Si l'activité spatiale bénéficie de perspectives de croissance favorable dans l'essentiel de ses activités, selon les spécialistes du marché, notamment en ce qui concerne l'observation de la Terre, l'exploration et la navigation ainsi que les télécommunications militaires et les services, la situation est plus compliquée pour les télécoms civiles. Une activité qui représente environ 700 millions d'euros, soit un tiers du chiffre d'affaires de Thales Alenia Space.
Mais depuis 2020, la constellation Starlink est arrivée et a attaqué ce marché qui devait être le relais de croissance pour le géostationnaire.
Le trublion SpaceX
Avec ses quelque 4.700 satellites actuellement en orbite à quelques centaines de kilomètres d'altitude et produits en interne, la constellation de SpaceX et de son patron Elon Musk a siphonné les revenus des opérateurs de satellites géostationnaires, réduisant ainsi les commandes pour des satellites supplémentaires auprès d'Airbus et de Thales notamment. Et l'arrivée prochaine de la constellation Kuiper d'Amazon ne devrait pas arranger les choses.
Les principaux acteurs du marché de l'activité spatiale
Quand on parle d'industrie spatiale, trois grands groupes se partagent le marché : Airbus, Maxar et Thales.
En 2023, Airbus en a vendu deux satellites géostrationnaires, Maxar un et Thales, zéro.
Les clients traditionnels d'Airbus et Thales sont les principaux opérateurs de satellites géostationnaires tels les américains Viasat, Hugues Networks, Intelsat, et les européens Eutelsat et SES.
Après avoir fourni la télévision par satellite, ils ont, à l'heure de la fibre et de l'ADSL qui ont cassé leur modèle économique, cherché à se développer dans l'accès internet par satellite.
On enregistre une baisse sur le segment commercial pour l'industrie spatiale européenne depuis 2017. Elle est tendancielle et ça s'accélère
Pierre Lionnet/Groupe ThalesAFP
Airbus aussi !
Il y a deux semaines, l'autre géant européen des satellites, Airbus, annonçait avoir inscrit dans ses comptes une charge de 600 millions d'euros pour son activité spatiale. Cette branche représente environ 2 milliards de chiffre d'affaires, à peu près autant que Thales Alenia Space. "La filière satellitaire française aujourd'hui souffre beaucoup", confiait en janvier Jean-Marc Astorg, le directeur de la stratégie au sein du Cnes, l'agence spatiale française.
La filière satellitaire française aujourd'hui souffre beaucoup.

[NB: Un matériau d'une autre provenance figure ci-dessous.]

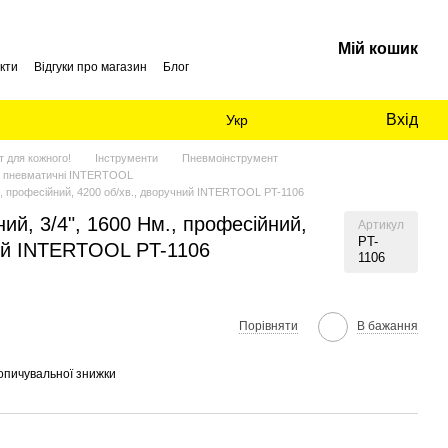
Мій кошик
кти
Відгуки про магазин
Блог
Вхід
Укр
 для кожного!
Інструменти
Пневмоінструмент
и пневматичні INTERTOOL
., професійний, 4200 об/хв., дворучний INTERTOOL PT-1106
ий, 3/4", 1600 Нм., професійний,
Артикул
PT-
ний INTERTOOL PT-1106
1106
Порівняти
В бажання
опичувальної знижки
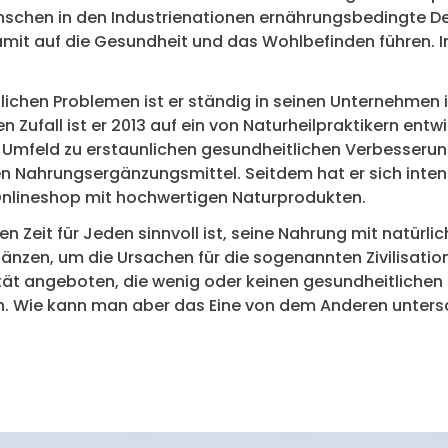
schen in den Industrienationen ernährungsbedingte Def
it auf die Gesundheit und das Wohlbefinden führen. I
ichen Problemen ist er ständig in seinen Unternehmen 
n Zufall ist er 2013 auf ein von Naturheilpraktikern en
mfeld zu erstaunlichen gesundheitlichen Verbesserung
 Nahrungsergänzungsmittel. Seitdem hat er sich inten
Onlineshop mit hochwertigen Naturprodukten.
gen Zeit für Jeden sinnvoll ist, seine Nahrung mit natürli
änzen, um die Ursachen für die sogenannten Zivilisatio
tät angeboten, die wenig oder keinen gesundheitlichen
n. Wie kann man aber das Eine von dem Anderen unter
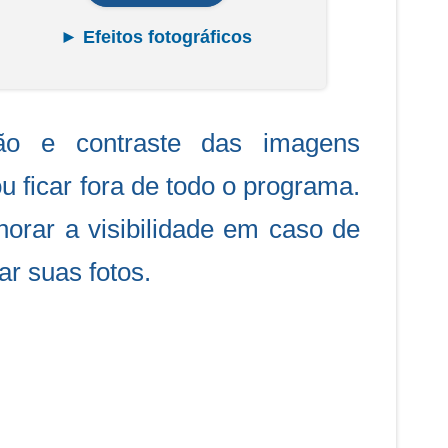
► Efeitos fotográficos
ição e contraste das imagens
 ficar fora de todo o programa.
orar a visibilidade em caso de
r suas fotos.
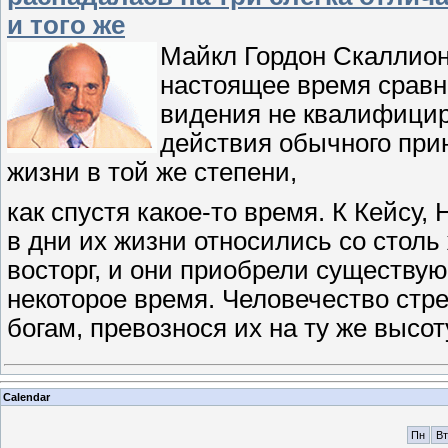
и того же
Майкл Гордон Скаллион
настоящее время сравни
видения не квалифицир
действия обычного при
жизни в той же степени,
как спустя какое-то время. К Кейсу
в дни их жизни относились со стол
восторг, и они приобрели существу
некоторое время. Человечество стре
богам, превознося их на ту же высот
Calendar
Пн
Вт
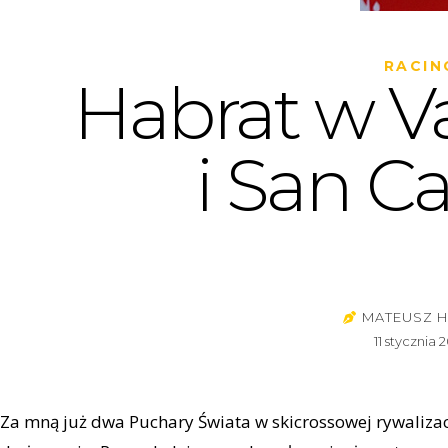
RACIN
Habrat w V
i San C
MATEUSZ 
11 stycznia 
Za mną już dwa Puchary Świata w skicrossowej rywalizacj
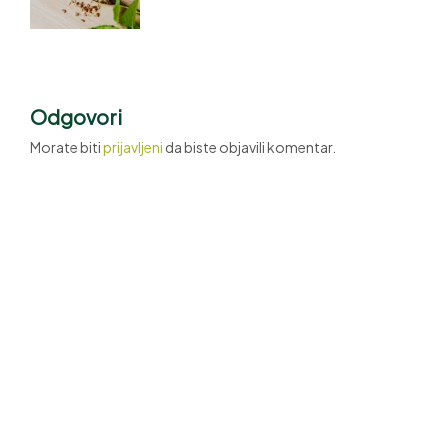
Odgovori
Morate biti
prijavljeni
da biste objavili komentar.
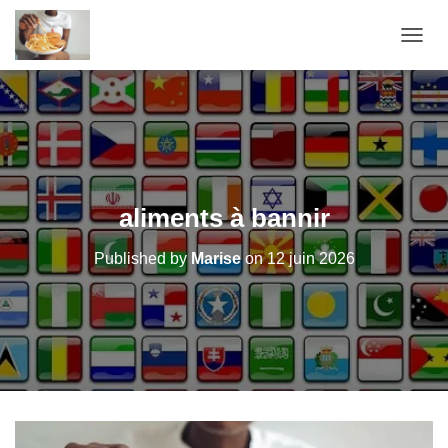
OUVRI
aliments à bannir
Published by
Marise
on
12 juin 2026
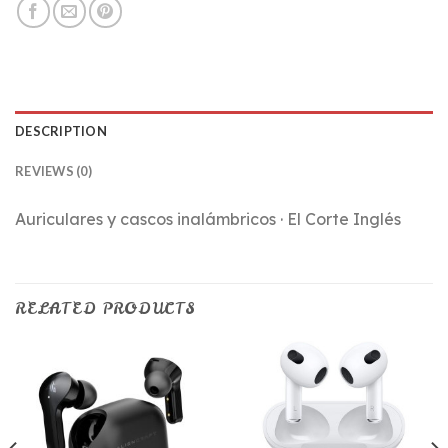
DESCRIPTION
REVIEWS (0)
Auriculares y cascos inalámbricos · El Corte Inglés
RELATED PRODUCTS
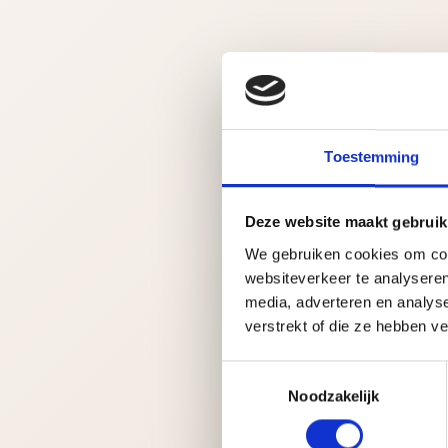
Toestemming
Deze website maakt gebruik
We gebruiken cookies om cont
websiteverkeer te analyseren
media, adverteren en analys
verstrekt of die ze hebben v
T
Noodzakelijk
o
e
s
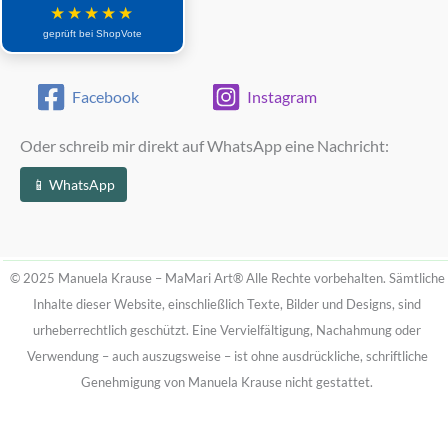
★★★★★
geprüft bei ShopVote
Facebook
Instagram
Oder schreib mir direkt auf WhatsApp eine Nachricht:
📱 WhatsApp
© 2025 Manuela Krause – MaMari Art®
Alle Rechte vorbehalten. Sämtliche
Inhalte dieser Website, einschließlich Texte, Bilder und Designs, sind
urheberrechtlich geschützt.
Eine Vervielfältigung, Nachahmung oder
Verwendung – auch auszugsweise – ist ohne ausdrückliche, schriftliche
Genehmigung von Manuela Krause nicht gestattet.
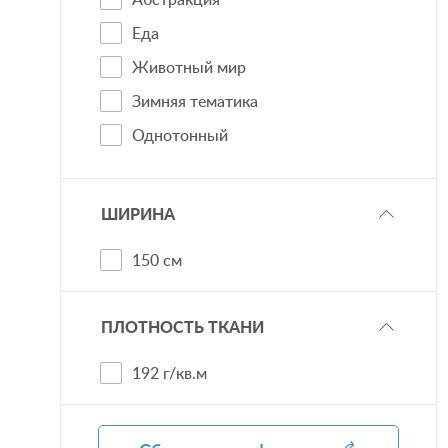
Синий
Еда
Фиолетовый
Животный мир
Зимняя тематика
Однотонный
Пейсли/узоры/вензеля
Персонаж
ШИРИНА
Праздник
150 см
Сюжет
Флора
ПЛОТНОСТЬ ТКАНИ
Цветы
192 г/кв.м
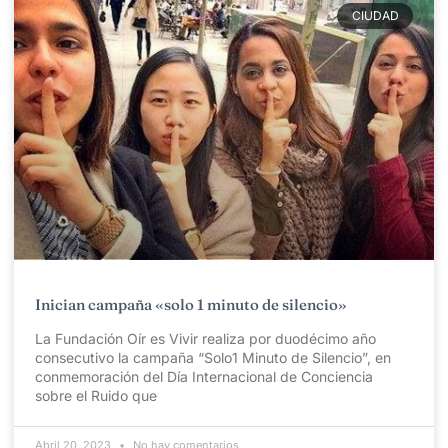
CIUDAD
Inician campaña «solo 1 minuto de silencio»
La Fundación Oír es Vivir realiza por duodécimo año
consecutivo la campaña “Solo1 Minuto de Silencio”, en
conmemoración del Día Internacional de Conciencia
sobre el Ruido que
Abril 20, 2023
No hay comentarios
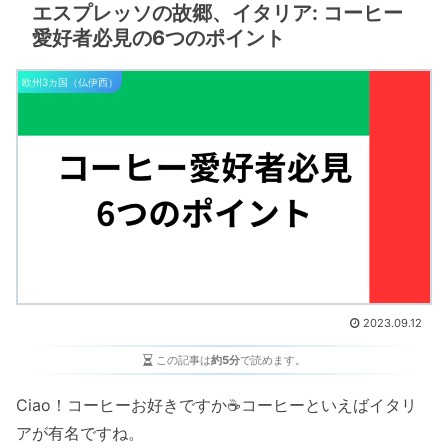
エスプレッソの故郷、イタリア: コーヒー
愛好者必見の6つのポイント
欧州3カ国（仏伊西）
2023.09.12
この記事は
約5分
で読めます。
Ciao！コーヒーお好きですか☕️コーヒーといえばイタリ
アが有名ですね。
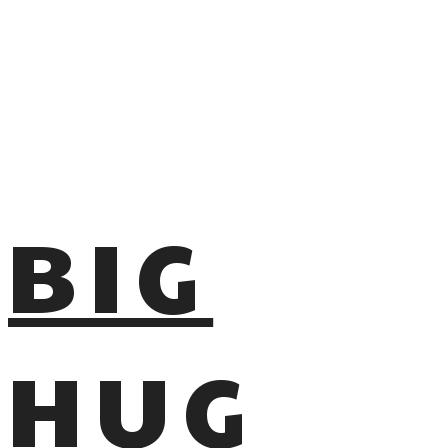
BIG
HUG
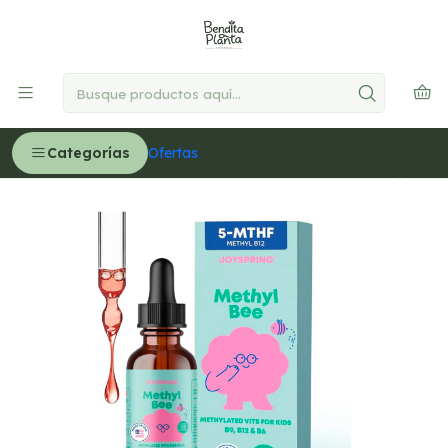
🚚
Delivery GRATIS en Lima desde S/300
Leer más
Inicio
NIÑOS
Salud Cerebral
MethylBee, de 3 años a más, sabor berry-lemonade,
función conigtiva - 30 ml (PARA IMPORTAR)
Categorías
Ofertas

Jean-Marc Astorg, le directeur de la stratégie au sein du Cnes, l'agence spatiale française.AFP
"Le secteur des satellites est sous pression et aussi dans un moment de très forte concurrence avec les grands concurrents systémiques et des nouveaux arrivants", affirmait de son côté le président du Groupement des industries françaises aéronautiques et spatiales (Gifas), Guillaume Faury, également patron d'Airbus, en présentant ses vœux à la presse.
Des espoirs pour demain ?
Le patron de Thales place toutefois ses espoirs dans le projet de future constellation européenne de communication Iris2, dont le contrat à un consortium incluant Thales doit être prochainement notifié, ainsi que d'autres projets de constellations "en discussions", a-t-il évoqué, sans plus de précisions.
"Le redéploiement se fera sur les années 2024 et 2025 en concertation avec les instances représentatives des salariés", selon Thales.
Thales et Airbus ont lancé une nouvelle gamme de satellites dits reconfigurables en orbite, Space Inspire et OneSat, mais tous deux reconnaissent des difficultés de développement, donc des retards et des surcoûts qui pèsent sur les finances.
Une alliance Airbus/Thales pour Iris2
Face à cela, Airbus et Thales cherchent tous deux à se positionner sur le marché des constellations, notamment la future constellation européenne de communication Iris2, dont le contrat à un consortium incluant les deux entreprises doit être prochainement notifié.